Passage provided
━━━━

Many breeders come to show off their fighters and net some new customers. At today’s matches in Nakhon Pathom, the province’s biggest breeder is in attendance. Sandit Tanyaporn has 230 big clay tanks at his nearby farm. Each tank can hold about 200 fish; and each month he sells about 500 of them for 50 baht each. When he’s breeding the fish, the 30-year-old leaves the male and female in opposing glasses. Since the female can begin producing eggs just from looking at the male, her ease of fertility has given rise to a slang term rural Thai women use: “Mai chai pla kat” (“I’m not a biting fish,” meaning they are not easily seduced.) On the eve of spawning, the males are particularly territorial, so breeders get them to relieve their sexual angst by taking some bites out of an opponent in the glass ring.

Once the male and female fish are finally put together, the male builds a bubble nest to store the eggs. The mating dance of the two fish can last for about three hours, as they swim slowly to and fro, their fins wrapped around each other, which allows the male to fertilise the eggs. Then the two fish take turns pulling out her eggs. Occasionally, however, the female tries to eat her own offspring, so the male has to guard the bubble nest until the fry are born.

━━━━

Supplied material
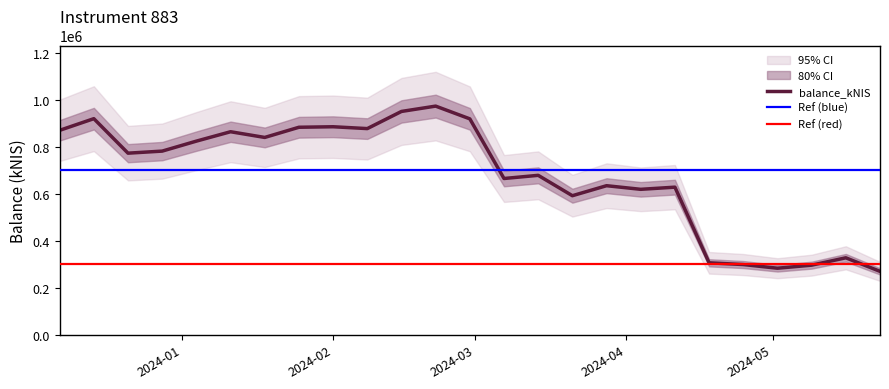

What is the minimum value for balance_kNIS?

269998.6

━━━━

Work request A
List every number the passage on fighting fish gives about Sandit Tanyaporn and his farm, with what each one counts or measures.
Work request B
Answer these from the passage on fighting fish:
(i) In which province are today's matches held?
(ii) About how long can the mating dance last?
(iii) What does the male build to store the eggs?
Work request C
Write the next part of the passage on fighting fish, picking up after its final sentence.
The lines have no connection to the passage on fighting fish.

Task output A
- 230: the big clay tanks on his farm
- About 200: the fish each tank can hold
- About 500: the fish he sells each month
- 50 baht: the price of each fish
- 30: his age in years

Task output B
(i) Nakhon Pathom
(ii) About three hours
(iii) A bubble nest

Task output C
At the age of six months, the short-finned strain is trained to fight. The trainers use 1,000-year-old techniques like putting the fish in a big tub and splashing the water around to increase its strength and stamina. Another technique is putting a male in with a female to let him “exercise” by chasing her around. Different herbs, such as Indian almond leaves, are added to the water to toughen the scales.

Some of the breeders also have their own trade secrets for breeding winners. Sandit, for instance, feeds his fighters shellfish – as supplements to their staple diet of mosquito larvae and live bloodworms – in order to make their tiny teeth stronger.

Although it’s a sport for men, women don’t mind it, says Precha.

“The women are not interested in playing, but they think it’s okay because they know when a breeder is training his fish he will not have any second wives,” Precha laughs, “because he must stay home and train – every day for two or three hours, same time morning and night.”

But some women hate it. At one point during the fish fights my female translator, who is the only woman there besides an older lady selling food and drinks, picks up my cassette recorder and talks into the microphone: “This is Thai men…sitting around, gambling, drinking, smoking, talking. They don’t do too much. Now you know why I have a farang boyfriend.”

Training only accounts for about 20 percent of any fight, Precha estimates. The most important thing is the bloodline. Even that, however, is no money-back guarantee.

For Gai, a professional gambler, the lack of certainty is the most exciting thing about the fish fights. “One day a fish from a particular family wins a match,” he says, “but the next day he’ll lose.”

Gai is one of about 1,000 full-time fish gamblers, laying down bets six days a week. The 40-year-old explains that he makes a living off his obsession, but he won’t be buying a BMW any time soon.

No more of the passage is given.